Records for the task
____________

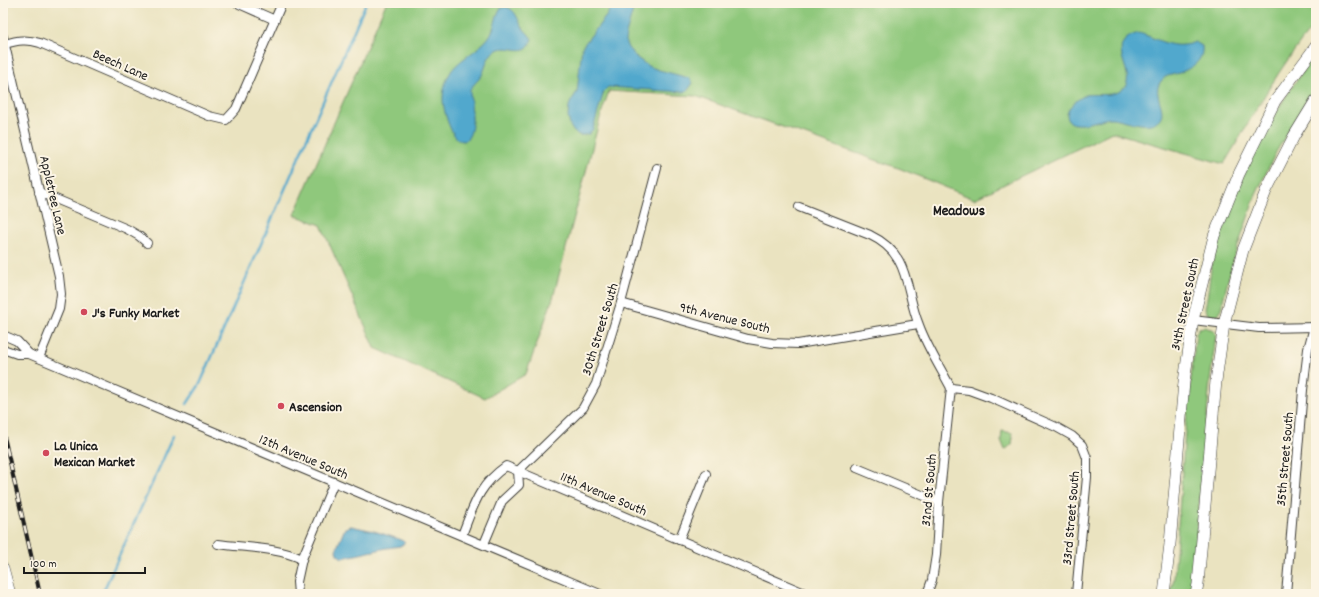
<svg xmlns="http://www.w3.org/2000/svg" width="1319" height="597" viewBox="0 0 1319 597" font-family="Dekko,sans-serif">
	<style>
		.green { fill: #8fc87c; stroke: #56724c }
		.water { fill: #51a8cd; stroke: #366274 }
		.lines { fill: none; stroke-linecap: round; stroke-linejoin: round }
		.stream { stroke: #51a8cd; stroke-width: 2.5 }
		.minor-casing { stroke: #3b3a35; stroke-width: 10 }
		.major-casing { stroke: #3b3a35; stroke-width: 12 }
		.minor { stroke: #fff; stroke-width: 8 }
		.major { stroke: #fff; stroke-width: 11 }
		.rail-casing { stroke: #1c1c1c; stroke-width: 4 }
		.rail { stroke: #fcf5e5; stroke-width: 2.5; stroke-dasharray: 8; stroke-linecap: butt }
		.poi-dot { fill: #d1495b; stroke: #fcf5e5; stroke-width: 1.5 }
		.labels { text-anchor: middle; stroke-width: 4; stroke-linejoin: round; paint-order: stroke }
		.street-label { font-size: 14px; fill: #1c1c1c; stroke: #fcf5e5 }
		.poi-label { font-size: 14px; font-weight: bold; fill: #1c1c1c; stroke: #fcf5e5; text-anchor: start }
		.neighbourhood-label { font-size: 15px; font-weight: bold; fill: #1c1c1c; stroke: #fcf5e5 }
	</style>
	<rect width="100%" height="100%" fill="#fcf5e5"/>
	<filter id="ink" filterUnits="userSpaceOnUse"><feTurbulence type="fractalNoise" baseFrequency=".025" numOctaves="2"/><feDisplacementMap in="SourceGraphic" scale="8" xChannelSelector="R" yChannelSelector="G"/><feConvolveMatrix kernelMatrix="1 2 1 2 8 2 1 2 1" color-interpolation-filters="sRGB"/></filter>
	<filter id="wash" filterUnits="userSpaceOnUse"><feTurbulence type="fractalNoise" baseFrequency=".012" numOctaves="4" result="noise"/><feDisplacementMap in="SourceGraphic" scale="16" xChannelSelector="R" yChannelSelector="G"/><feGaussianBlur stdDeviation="0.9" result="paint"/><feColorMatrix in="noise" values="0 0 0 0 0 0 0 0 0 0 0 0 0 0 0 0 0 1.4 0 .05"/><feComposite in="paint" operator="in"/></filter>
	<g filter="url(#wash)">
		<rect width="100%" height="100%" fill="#eae3c0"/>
		<!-- green -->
		<g class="green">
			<path d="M386,3H1316V23C1279,66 1253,116 1224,164L1112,132L974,199L901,169L695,96L609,91L601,114L553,298L526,374L485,398L375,348L321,225L294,215Z"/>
			<path d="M1316,52V86L1308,98L1275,154L1255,197L1233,261L1220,312C1218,317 1214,318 1209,316L1205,309C1209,290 1210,268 1215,249C1234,180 1274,110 1316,52Z"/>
			<path d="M1204,327L1214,330L1216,335L1210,381L1193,576L1190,594H1170L1174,578L1185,432L1196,333L1199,328Z"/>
			<path d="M1002,431L1012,433L1013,437L1012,444L1005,450L1001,440Z"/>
		</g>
		<!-- water -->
		<g class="water">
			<path d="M613,3H635L626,34L625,41L628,48L637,58L648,66L659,70L689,78L693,83L688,90L683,92L608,87L604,91L593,129L589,134L584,135H579L574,132L570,126L568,116L569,106L571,101L577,92L582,47L607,15Z"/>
			<path d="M505,7C517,9 517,20 523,28C526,32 529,34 532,39C526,58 513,45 499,49C487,53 487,65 482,75C479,80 473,84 470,90C470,102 476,127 468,138C466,140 465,141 463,141C451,141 443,109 443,99C443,91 445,82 449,75C456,60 478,52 489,37C495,28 495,18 500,9Z"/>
			<path d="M1139,33C1159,39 1173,51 1195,42L1202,46C1204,61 1192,68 1179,73C1173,75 1166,75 1162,80C1148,95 1174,113 1154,123C1144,128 1124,119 1112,118C1103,117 1067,135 1067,114C1068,111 1069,108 1071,106C1074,102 1081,97 1086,95C1097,93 1115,98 1124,88C1138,72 1101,43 1139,33Z"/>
			<path d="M351,526L374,531L402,540L405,543L400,546L387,548L342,558L337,554L336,550L345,528Z"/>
		</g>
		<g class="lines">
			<!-- stream -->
			<g class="stream">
				<path d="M187,404L200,384L366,3"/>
				<path d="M102,594L174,435"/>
			</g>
		</g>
	</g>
	<g filter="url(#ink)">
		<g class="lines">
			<defs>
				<g id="minor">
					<path d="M237,3L275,20"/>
					<path d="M3,37L59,276L61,294L59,309L39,358"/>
					<path d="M5,44C18,40 27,39 40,43L209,116L226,120L236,109L282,3"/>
					<path d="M39,192L127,229L139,236L147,243"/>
					<path d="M799,207L870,235C912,255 904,289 919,325C927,347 940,367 951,388"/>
					<path d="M621,303L748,339L772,343L798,344L918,324"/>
					<path d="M1193,320L1259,328L1316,327"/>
					<path d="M3,335L17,341L29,354L600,594"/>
					<path d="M3,349L17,354H29"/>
					<path d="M951,388L969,390L991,398L1056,427L1072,436L1082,445L1087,458V477L1076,594"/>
					<path d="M857,468L939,502"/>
					<path d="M462,535C474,505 478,486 506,466L807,594"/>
					<path d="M679,540L706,474"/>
					<path d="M218,544C246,548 276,547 302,559"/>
					<path d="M484,544L502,501L519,485L518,471L583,408L596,384L621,303L657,168"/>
					<path d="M298,594L297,582L302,559L334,482"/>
					<path d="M927,594L932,580L936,555L939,502L951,388"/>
					<path d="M1286,594L1303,390L1308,349L1314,327"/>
				</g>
				<g id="major">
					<path d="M3,568L10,594"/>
					<path d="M1164,594L1170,544L1184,382L1193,320L1214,236L1239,174L1275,101L1316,46"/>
					<path d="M1196,594L1198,584L1216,381L1224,324L1243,250L1266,191L1294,136L1316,100"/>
				</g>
			</defs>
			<!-- minor casing -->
			<use href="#minor" class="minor-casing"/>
			<!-- major casing -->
			<use href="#major" class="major-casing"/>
			<!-- minor -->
			<use href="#minor" class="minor"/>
			<!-- major -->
			<use href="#major" class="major"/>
			<defs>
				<path id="rail" d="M3,432L40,594"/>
			</defs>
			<!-- rail casing -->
			<use href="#rail" class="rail-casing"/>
			<!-- rail -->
			<use href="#rail" class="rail"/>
		</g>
	</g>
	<!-- markers -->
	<g class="poi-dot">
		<circle cx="84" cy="312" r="4"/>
		<circle cx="281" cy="406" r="4"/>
		<circle cx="46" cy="453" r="4"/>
	</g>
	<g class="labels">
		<!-- street labels -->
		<g class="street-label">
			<text transform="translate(121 64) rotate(24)" y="5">Beech Lane</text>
			<text transform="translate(54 195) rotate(77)" y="5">Appletree Lane</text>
			<text transform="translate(1184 304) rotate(-78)" y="5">34th Street South</text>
			<text transform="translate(725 317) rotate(14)" y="5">9th Avenue South</text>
			<text transform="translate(599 329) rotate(-73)" y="5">30th Street South</text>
			<text transform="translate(304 456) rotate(23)" y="5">12th Avenue South</text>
			<text transform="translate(1284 459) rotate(-85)" y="5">35th Street South</text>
			<text transform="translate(928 490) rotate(-85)" y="5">32nd St South</text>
			<text transform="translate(604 493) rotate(23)" y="5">11th Avenue South</text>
			<text transform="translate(1070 518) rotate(-85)" y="5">33rd Street South</text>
		</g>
		<!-- poi labels -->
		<g class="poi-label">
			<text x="92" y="317">J's Funky Market</text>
			<text x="289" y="411">Ascension</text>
			<text x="54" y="450">La Unica<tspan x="54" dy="16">Mexican Market</tspan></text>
		</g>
		<!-- neighbourhood labels -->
		<g class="neighbourhood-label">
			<text x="959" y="215">Meadows</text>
		</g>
	</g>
	<!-- margin -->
	<rect width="1319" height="597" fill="none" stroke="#fcf5e5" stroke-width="16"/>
	<!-- scale -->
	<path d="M24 567v6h121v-6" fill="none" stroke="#1c1c1c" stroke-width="2"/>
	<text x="30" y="567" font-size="12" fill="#1c1c1c" stroke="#fcf5e5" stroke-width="3" paint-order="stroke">100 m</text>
</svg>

____________

Exercise instructions
Filter the entries and copy each line with "wash".

Task solution
	<filter id="wash" filterUnits="userSpaceOnUse"><feTurbulence type="fractalNoise" baseFrequency=".012" numOctaves="4" result="noise"/><feDisplacementMap in="SourceGraphic" scale="16" xChannelSelector="R" yChannelSelector="G"/><feGaussianBlur stdDeviation="0.9" result="paint"/><feColorMatrix in="noise" values="0 0 0 0 0 0 0 0 0 0 0 0 0 0 0 0 0 1.4 0 .05"/><feComposite in="paint" operator="in"/></filter>
	<g filter="url(#wash)">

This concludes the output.